=== Begin Enclosure ===
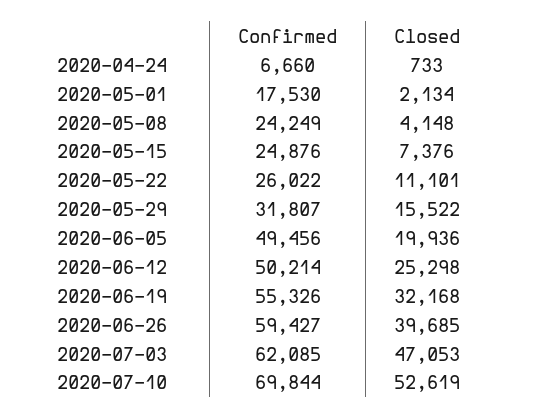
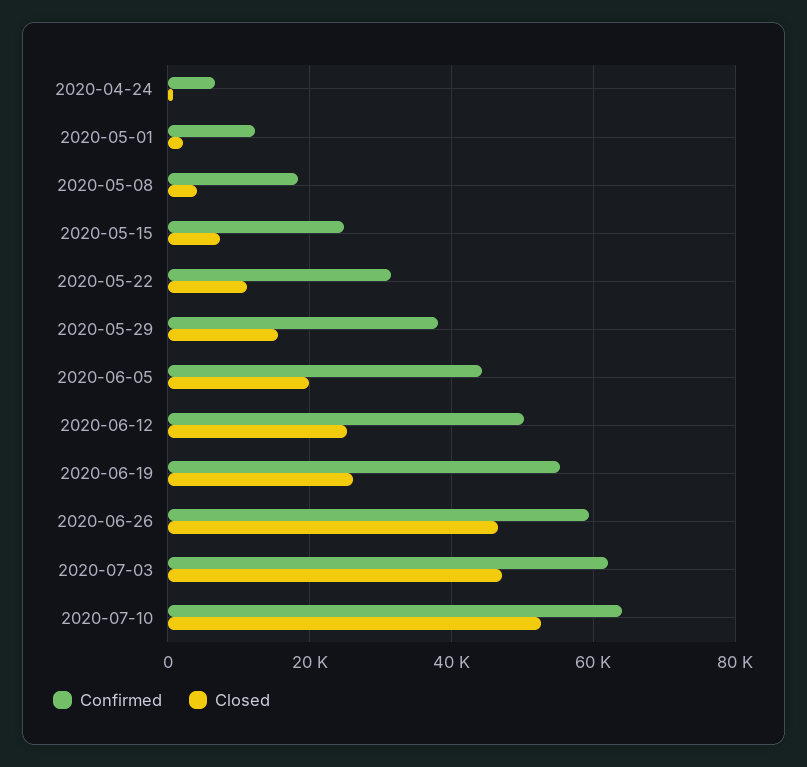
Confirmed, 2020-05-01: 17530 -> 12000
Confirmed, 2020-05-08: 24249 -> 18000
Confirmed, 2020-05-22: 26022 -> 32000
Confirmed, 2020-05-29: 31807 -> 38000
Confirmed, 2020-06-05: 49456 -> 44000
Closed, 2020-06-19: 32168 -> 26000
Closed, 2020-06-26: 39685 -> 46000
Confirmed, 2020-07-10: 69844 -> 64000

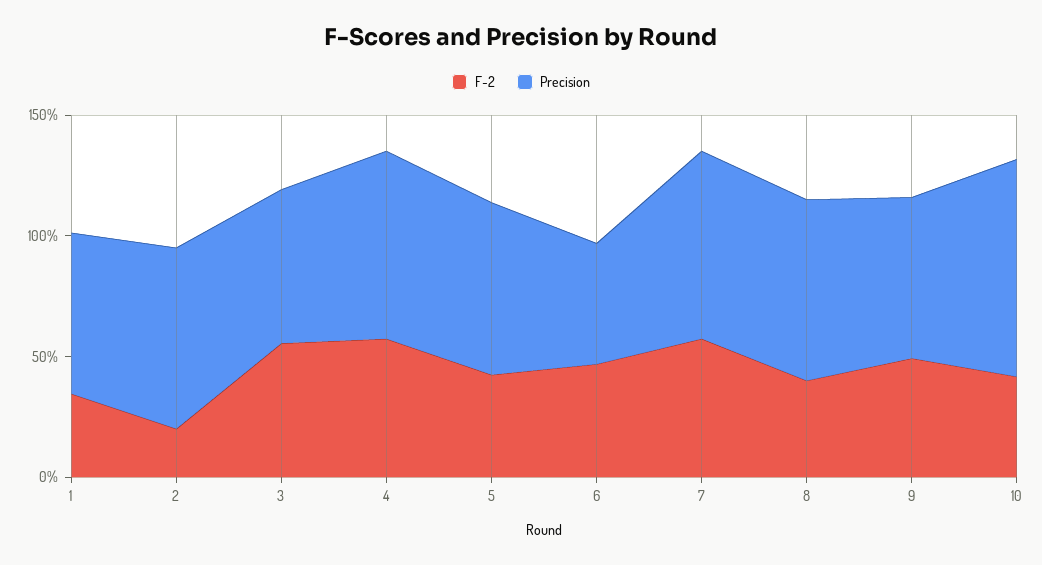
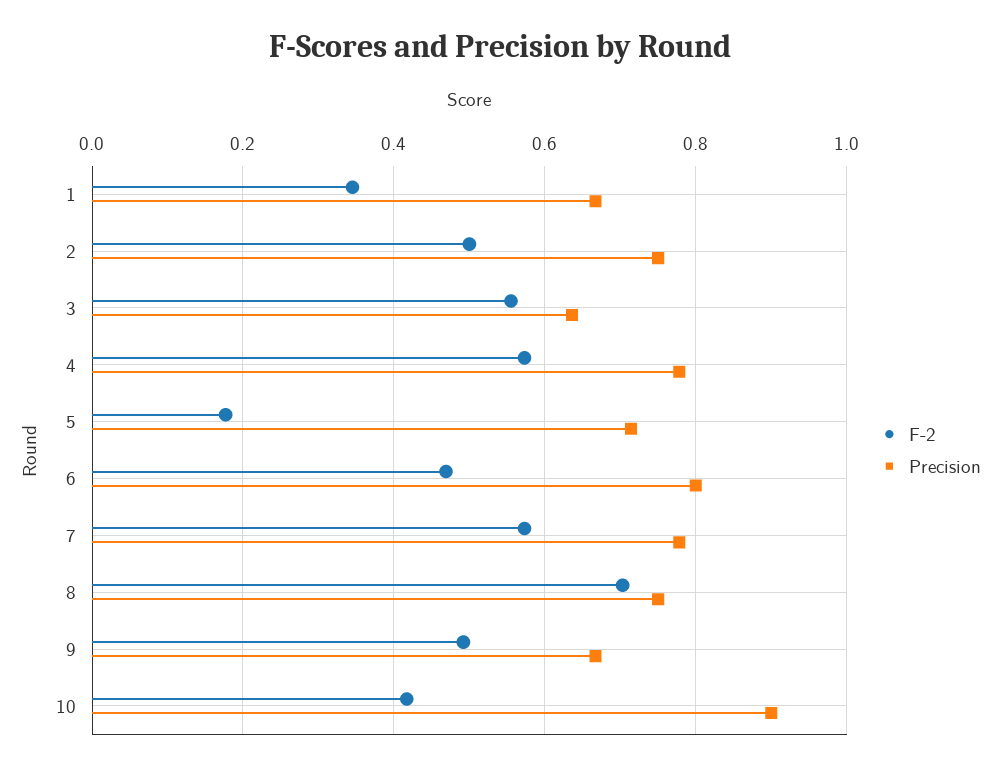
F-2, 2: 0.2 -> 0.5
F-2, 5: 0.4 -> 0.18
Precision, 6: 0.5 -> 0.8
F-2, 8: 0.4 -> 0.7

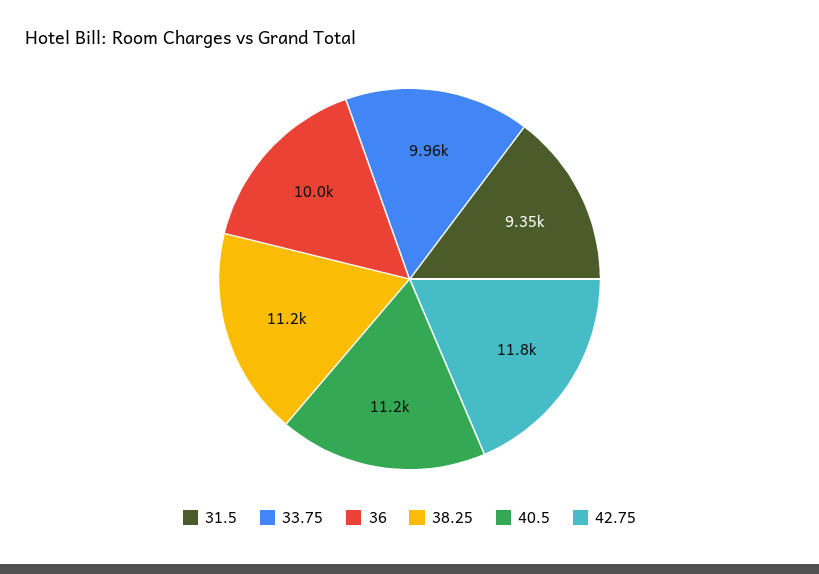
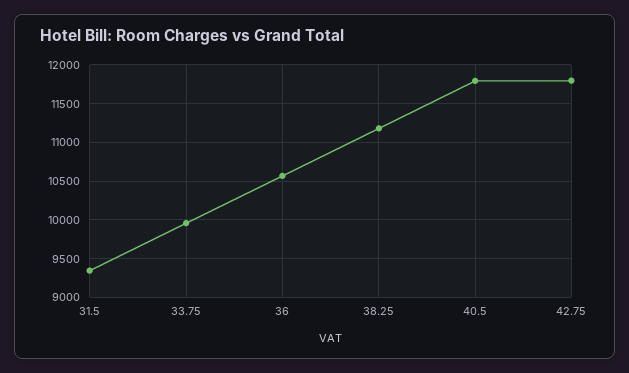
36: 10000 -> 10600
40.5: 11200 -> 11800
=== End Enclosure ===
» **Work instructions**
An exact copy is needed of the lines running from the one containing "Precision, 6: 0.5 -> 0.8" through the last line of the material, and of no others; pictures stay out.

» **Output for this exercise**
Precision, 6: 0.5 -> 0.8
F-2, 8: 0.4 -> 0.7

36: 10000 -> 10600
40.5: 11200 -> 11800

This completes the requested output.